Aim of the exercise — Each entry below should be output exactly, apart from its images.

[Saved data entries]
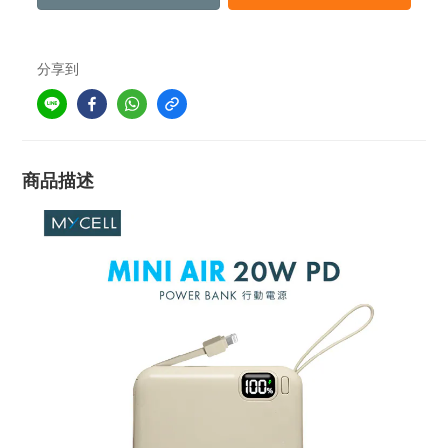
分享到
商品描述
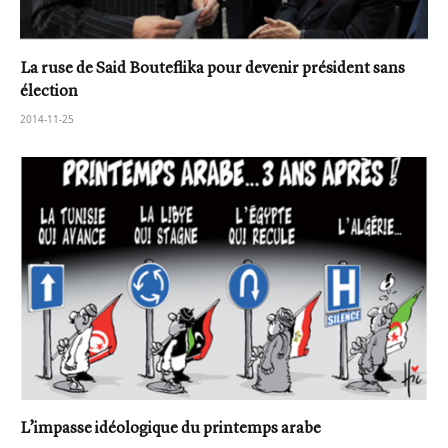
La ruse de Said Bouteflika pour devenir président sans
élection
2014-11-25
L’impasse idéologique du printemps arabe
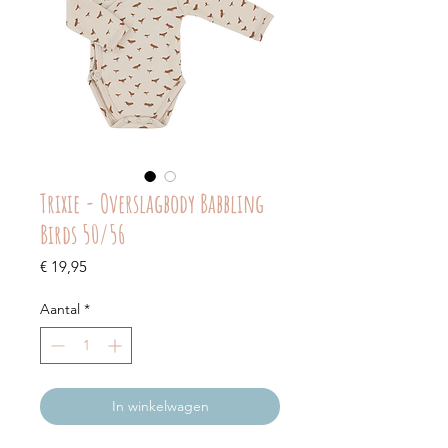
Trixie - Overslagbody Babbling
Birds 50/56
Prijs
€ 19,95
Aantal
*
In winkelwagen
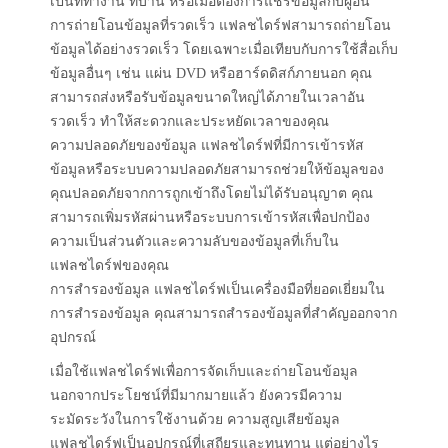
เป็นที่ทำงาน ที่บ้าน หรือเมื่อต้องการแชร์ข้อมูลกับผู้อื่น
การถ่ายโอนข้อมูลที่รวดเร็ว แฟลชไดร์ฟสามารถถ่ายโอน
ข้อมูลได้อย่างรวดเร็ว โดยเฉพาะเมื่อเทียบกับการใช้สื่อเก็บ
ข้อมูลอื่นๆ เช่น แผ่น DVD หรือฮาร์ดดิสก์ภายนอก คุณ
สามารถส่งหรือรับข้อมูลขนาดใหญ่ได้ภายในเวลาอัน
รวดเร็ว ทำให้สะดวกและประหยัดเวลาของคุณ
ความปลอดภัยของข้อมูล แฟลชไดร์ฟที่มีการเข้ารหัส
ข้อมูลหรือระบบความปลอดภัยสามารถช่วยให้ข้อมูลของ
คุณปลอดภัยจากการถูกเข้าถึงโดยไม่ได้รับอนุญาต คุณ
สามารถเพิ่มรหัสผ่านหรือระบบการเข้ารหัสเพื่อปกป้อง
ความเป็นส่วนตัวและความลับของข้อมูลที่เก็บใน
แฟลชไดร์ฟของคุณ
การสำรองข้อมูล แฟลชไดร์ฟเป็นเครื่องมือที่ยอดเยี่ยมใน
การสำรองข้อมูล คุณสามารถสำรองข้อมูลที่สำคัญออกจาก
อุปกรณ์
เมื่อใช้แฟลชไดร์ฟเพื่อการจัดเก็บและถ่ายโอนข้อมูล
นอกจากประโยชน์ที่มีมากมายแล้ว ยังควรมีความ
ระมัดระวังในการใช้งานด้วย ความสูญเสียข้อมูล
แฟลชไดร์ฟเป็นอุปกรณ์ที่เสถียรและทนทาน แต่อย่างไร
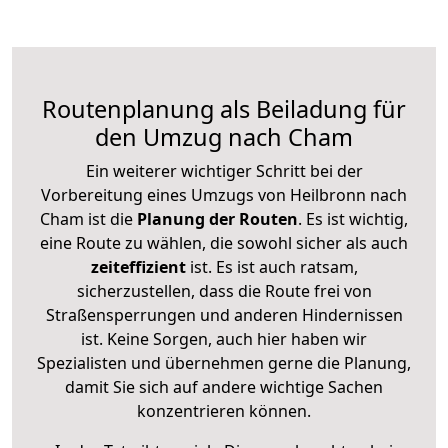
Routenplanung als Beiladung für
den Umzug nach Cham
Ein weiterer wichtiger Schritt bei der
Vorbereitung eines Umzugs von Heilbronn nach
Cham ist die
Planung der Routen
. Es ist wichtig,
eine Route zu wählen, die sowohl sicher als auch
zeiteffizient
ist. Es ist auch ratsam,
sicherzustellen, dass die Route frei von
Straßensperrungen und anderen Hindernissen
ist. Keine Sorgen, auch hier haben wir
Spezialisten und übernehmen gerne die Planung,
damit Sie sich auf andere wichtige Sachen
konzentrieren können.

Output —
分享到
商品描述
La ruse de Said Bouteflika pour devenir président sans
élection
2014-11-25
L’impasse idéologique du printemps arabe
Trixie - Overslagbody Babbling
Birds 50/56
Prijs
€ 19,95
Aantal
*
In winkelwagen
เป็นที่ทำงาน ที่บ้าน หรือเมื่อต้องการแชร์ข้อมูลกับผู้อื่น
การถ่ายโอนข้อมูลที่รวดเร็ว แฟลชไดร์ฟสามารถถ่ายโอน
ข้อมูลได้อย่างรวดเร็ว โดยเฉพาะเมื่อเทียบกับการใช้สื่อเก็บ
ข้อมูลอื่นๆ เช่น แผ่น DVD หรือฮาร์ดดิสก์ภายนอก คุณ
สามารถส่งหรือรับข้อมูลขนาดใหญ่ได้ภายในเวลาอัน
รวดเร็ว ทำให้สะดวกและประหยัดเวลาของคุณ
ความปลอดภัยของข้อมูล แฟลชไดร์ฟที่มีการเข้ารหัส
ข้อมูลหรือระบบความปลอดภัยสามารถช่วยให้ข้อมูลของ
คุณปลอดภัยจากการถูกเข้าถึงโดยไม่ได้รับอนุญาต คุณ
สามารถเพิ่มรหัสผ่านหรือระบบการเข้ารหัสเพื่อปกป้อง
ความเป็นส่วนตัวและความลับของข้อมูลที่เก็บใน
แฟลชไดร์ฟของคุณ
การสำรองข้อมูล แฟลชไดร์ฟเป็นเครื่องมือที่ยอดเยี่ยมใน
การสำรองข้อมูล คุณสามารถสำรองข้อมูลที่สำคัญออกจาก
อุปกรณ์
เมื่อใช้แฟลชไดร์ฟเพื่อการจัดเก็บและถ่ายโอนข้อมูล
นอกจากประโยชน์ที่มีมากมายแล้ว ยังควรมีความ
ระมัดระวังในการใช้งานด้วย ความสูญเสียข้อมูล
แฟลชไดร์ฟเป็นอุปกรณ์ที่เสถียรและทนทาน แต่อย่างไร
Routenplanung als Beiladung für
den Umzug nach Cham
Ein weiterer wichtiger Schritt bei der
Vorbereitung eines Umzugs von Heilbronn nach
Cham ist die
Planung der Routen
. Es ist wichtig,
eine Route zu wählen, die sowohl sicher als auch
zeiteffizient
ist. Es ist auch ratsam,
sicherzustellen, dass die Route frei von
Straßensperrungen und anderen Hindernissen
ist. Keine Sorgen, auch hier haben wir
Spezialisten und übernehmen gerne die Planung,
damit Sie sich auf andere wichtige Sachen
konzentrieren können.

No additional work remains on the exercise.